Drawing Superstars into Orbit
SMIF’s track record of successful collaboration has proven attractive in hiring talented new ECE faculty—most recently, Tania Roy, whose appointment at Duke begins in January 2023 and whose research focuses on developing computing technologies inspired by human biology. She has a particular interest in human eyes, for their unparalleled ability to transmit impulses to the brain and enabling the efficient identification and pattern recognition that machine learning seeks to emulate.
Equipping engineers like Roy is made a bit easier by SMIF’s pooled resources, according to Jokerst. “They don’t have to ask for some of the expensive equipment they need for their lab, because that piece of equipment is probably already in SMIF. If they do need to ask for something that is special and expensive that we don’t already have, the request is likely to be granted if the tool is placed in SMIF because it will become a tool for the entire community,” she said. “And by bundling resources, using matching funds and engaging other interested faculty, we can purchase a piece of equipment that’s a bit better, too.”
Duke’s School of Medicine, for instance, has invested heavily in shared equipment that many of their researchers frequently use.

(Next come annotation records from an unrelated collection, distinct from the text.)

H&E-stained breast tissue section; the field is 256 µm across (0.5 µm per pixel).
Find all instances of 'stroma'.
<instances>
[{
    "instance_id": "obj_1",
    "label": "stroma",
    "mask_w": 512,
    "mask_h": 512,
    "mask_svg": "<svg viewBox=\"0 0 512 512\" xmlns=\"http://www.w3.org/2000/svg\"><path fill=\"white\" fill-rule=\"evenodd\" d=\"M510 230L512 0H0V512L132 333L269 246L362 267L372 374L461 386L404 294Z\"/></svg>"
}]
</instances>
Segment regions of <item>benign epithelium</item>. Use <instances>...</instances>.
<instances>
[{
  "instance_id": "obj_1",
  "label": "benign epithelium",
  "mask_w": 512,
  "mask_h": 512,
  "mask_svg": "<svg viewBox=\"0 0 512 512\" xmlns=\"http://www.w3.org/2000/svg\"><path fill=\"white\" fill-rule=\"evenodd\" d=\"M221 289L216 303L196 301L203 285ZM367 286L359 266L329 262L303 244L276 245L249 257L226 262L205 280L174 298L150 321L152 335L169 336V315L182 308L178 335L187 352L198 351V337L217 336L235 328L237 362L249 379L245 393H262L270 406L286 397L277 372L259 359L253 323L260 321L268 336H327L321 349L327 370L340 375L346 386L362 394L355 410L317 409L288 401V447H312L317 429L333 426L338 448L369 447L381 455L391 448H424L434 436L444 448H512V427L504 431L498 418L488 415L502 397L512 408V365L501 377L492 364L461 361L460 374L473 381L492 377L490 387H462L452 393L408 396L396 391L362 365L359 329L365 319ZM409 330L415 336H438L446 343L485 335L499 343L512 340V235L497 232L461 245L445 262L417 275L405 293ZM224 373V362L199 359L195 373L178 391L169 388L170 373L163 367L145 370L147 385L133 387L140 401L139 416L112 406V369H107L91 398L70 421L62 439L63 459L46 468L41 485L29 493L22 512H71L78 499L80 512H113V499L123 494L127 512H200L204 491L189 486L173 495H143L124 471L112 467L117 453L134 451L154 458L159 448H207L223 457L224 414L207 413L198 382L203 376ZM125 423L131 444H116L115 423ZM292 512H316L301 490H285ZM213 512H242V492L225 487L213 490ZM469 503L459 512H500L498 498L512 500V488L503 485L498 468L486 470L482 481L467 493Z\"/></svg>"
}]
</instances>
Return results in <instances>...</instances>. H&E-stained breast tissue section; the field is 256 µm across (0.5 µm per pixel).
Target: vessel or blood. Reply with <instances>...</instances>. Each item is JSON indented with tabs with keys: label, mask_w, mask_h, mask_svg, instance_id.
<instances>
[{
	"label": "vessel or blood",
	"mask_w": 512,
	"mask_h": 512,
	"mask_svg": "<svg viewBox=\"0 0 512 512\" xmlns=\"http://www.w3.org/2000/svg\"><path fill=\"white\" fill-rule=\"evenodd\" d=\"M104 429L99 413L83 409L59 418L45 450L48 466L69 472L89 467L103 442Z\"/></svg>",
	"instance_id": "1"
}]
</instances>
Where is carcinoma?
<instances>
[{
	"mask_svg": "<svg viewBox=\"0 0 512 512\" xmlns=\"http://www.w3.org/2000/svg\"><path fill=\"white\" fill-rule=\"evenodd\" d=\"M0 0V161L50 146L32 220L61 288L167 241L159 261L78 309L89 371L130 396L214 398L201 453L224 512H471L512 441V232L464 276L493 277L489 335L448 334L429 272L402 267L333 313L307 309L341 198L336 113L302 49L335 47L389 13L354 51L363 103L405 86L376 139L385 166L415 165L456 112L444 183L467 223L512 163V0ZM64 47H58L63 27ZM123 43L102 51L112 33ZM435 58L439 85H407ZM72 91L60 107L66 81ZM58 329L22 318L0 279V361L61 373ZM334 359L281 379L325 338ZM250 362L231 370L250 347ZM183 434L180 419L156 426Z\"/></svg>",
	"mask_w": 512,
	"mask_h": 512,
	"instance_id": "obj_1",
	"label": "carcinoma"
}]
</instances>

That partnership, which frequently brings some of the world’s top medical researchers to SMIF, also appeals to Roy.
“SMIF has all the state-of-the-art lithography and deposition tools that I’m looking for, and I plan to use them extensively,” said Roy. “It’s also going to be very helpful to work alongside top-notch faculty in the Departments of Medicine and Biology at Duke—people who are unraveling the mysteries of the brain, for example. If they can feed their discoveries back to us so that we can mimic those biological structures in new semiconductor devices, that would be the ultimate collaboration.”